▶ **Required tasks**:
• A. In the article on paying off debt, replace "debt" with "loans" and write out the part that opens with the words containing "I’ve listened to" and closes with "times are good.".
• B. Turn the paragraph of the article on paying off debt that begins "I've listened to hours upon hours" into a short bulleted list that keeps its main facts.
• C. Continue the article on paying off debt, picking up after its final sentence.

▶ **Text to read**:
-*-

I’ve listened to hours upon hours of financial advice from finance gurus like Dave Ramsey, Scott Pape and Chris Hogan and the one thing that gets repeated again and again is the importance of paying off your debt so you can start building wealth. This is simply because when we don’t have any repayments we get to keep our pay cheques. Sure there are still bills to pay bills will always be there, but when you have no debt: no credit card repayments, no monthly car repayments and you own your home you have more of your pay to keep and to make your money work for you. And with the most recent rise in mortgage interest rates which are predicted to keep going up after a long stint of interest rate drops, it’s extremely important to try and pay off your mortgage faster whilst the times are good.
Let’s imagine this following scenario.
You buy your first home when you turn 30. With a 30 year mortgage term you are going to be putting a large chunk of your pay, often more than 25% of it towards towards paying off that mortgage until you are 60.

-*-

(Stored data)
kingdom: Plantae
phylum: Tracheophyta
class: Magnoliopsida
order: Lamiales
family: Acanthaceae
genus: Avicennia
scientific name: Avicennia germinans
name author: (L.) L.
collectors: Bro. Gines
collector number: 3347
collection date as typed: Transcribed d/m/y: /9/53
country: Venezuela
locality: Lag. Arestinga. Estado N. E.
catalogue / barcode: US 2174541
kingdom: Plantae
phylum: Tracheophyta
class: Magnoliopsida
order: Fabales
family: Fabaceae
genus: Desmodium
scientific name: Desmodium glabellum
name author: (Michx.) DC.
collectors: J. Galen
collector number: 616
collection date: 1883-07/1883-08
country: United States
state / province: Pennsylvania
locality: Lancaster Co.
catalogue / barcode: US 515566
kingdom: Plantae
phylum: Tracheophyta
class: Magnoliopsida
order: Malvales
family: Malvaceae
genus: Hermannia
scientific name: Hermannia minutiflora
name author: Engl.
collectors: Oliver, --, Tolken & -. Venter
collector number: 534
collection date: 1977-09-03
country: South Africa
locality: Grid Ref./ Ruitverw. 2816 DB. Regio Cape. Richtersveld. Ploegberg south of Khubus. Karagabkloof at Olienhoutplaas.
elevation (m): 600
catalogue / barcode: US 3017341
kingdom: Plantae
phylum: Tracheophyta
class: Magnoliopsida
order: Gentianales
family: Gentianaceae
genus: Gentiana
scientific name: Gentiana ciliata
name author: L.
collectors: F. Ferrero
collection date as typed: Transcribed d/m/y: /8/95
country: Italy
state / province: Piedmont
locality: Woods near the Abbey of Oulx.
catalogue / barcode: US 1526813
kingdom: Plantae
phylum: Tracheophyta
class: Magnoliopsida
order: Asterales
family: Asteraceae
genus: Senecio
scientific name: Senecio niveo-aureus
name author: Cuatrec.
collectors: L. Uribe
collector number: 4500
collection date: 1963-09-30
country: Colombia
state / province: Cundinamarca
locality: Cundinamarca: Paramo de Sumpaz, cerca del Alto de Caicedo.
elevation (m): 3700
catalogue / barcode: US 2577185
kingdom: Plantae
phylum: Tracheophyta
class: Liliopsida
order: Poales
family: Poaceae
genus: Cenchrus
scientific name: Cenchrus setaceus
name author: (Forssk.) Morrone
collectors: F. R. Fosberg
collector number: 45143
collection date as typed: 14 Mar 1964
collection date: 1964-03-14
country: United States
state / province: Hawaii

-*-

▶ **The replies**:
• A.
I’ve listened to hours upon hours of financial advice from finance gurus like Dave Ramsey, Scott Pape and Chris Hogan and the one thing that gets repeated again and again is the importance of paying off your loans so you can start building wealth. This is simply because when we don’t have any repayments we get to keep our pay cheques. Sure there are still bills to pay bills will always be there, but when you have no loans: no credit card repayments, no monthly car repayments and you own your home you have more of your pay to keep and to make your money work for you. And with the most recent rise in mortgage interest rates which are predicted to keep going up after a long stint of interest rate drops, it’s extremely important to try and pay off your mortgage faster whilst the times are good.

• B.
- Finance gurus such as Dave Ramsey, Scott Pape and Chris Hogan repeatedly stress paying off debt so you can start building wealth.
- With no repayments, you keep more of your pay cheques.
- Bills will always remain, but with no credit card or car repayments and a home you own, more of your pay is yours to keep and put to work.
- Mortgage interest rates have recently risen after a long period of drops and are predicted to keep rising.
- That makes it extremely important to try to pay off your mortgage faster while times are good.

• C.
Imagine if instead of paying your mortgage off in 30 years you could bring it down to 15 years and own your own home by 45 instead of 60. And if you buy your home later in life, or through other circumstances you didn’t get to pay off as much of it as you would have liked, think of how great it would be to own your home before retirement. Future you is going to be super happy with you.
There are many financial and lifestyle opportunities that open up when you not longer have to pay off a mortgage. These include:
- Being able to reduce your workload from full-time down to part time, or completely changing careers to something you love even if it doesn’t pay as much as your last job.
- Being able to retire early
- Eliminating a house or rent payment altogether from your budget
- Being able to travel to your dream destinations
- Having the extra cash to help your kids with college
- The freedom to spend more on you
Who wouldn’t want those things!
But I want to have a life now!…
I often hear people say they’d rather enjoy their life whilst they are young then worry about debt later if at all, but this doesn’t have to be a one or the other scenario. Paying off your mortgage doesn’t mean having no life for the next ten to fifteen years. It’s certainly possible to find a balance between enjoying life and paying off your mortgage. It certainly won’t be without it’s sacrifices, but if you get a little creative and focus on some savings methods that don’t require you to miss out on anything such as making sure you are getting the best interest rates available you can get that mortgage paid off with much less pain than you think. Let me help you with how.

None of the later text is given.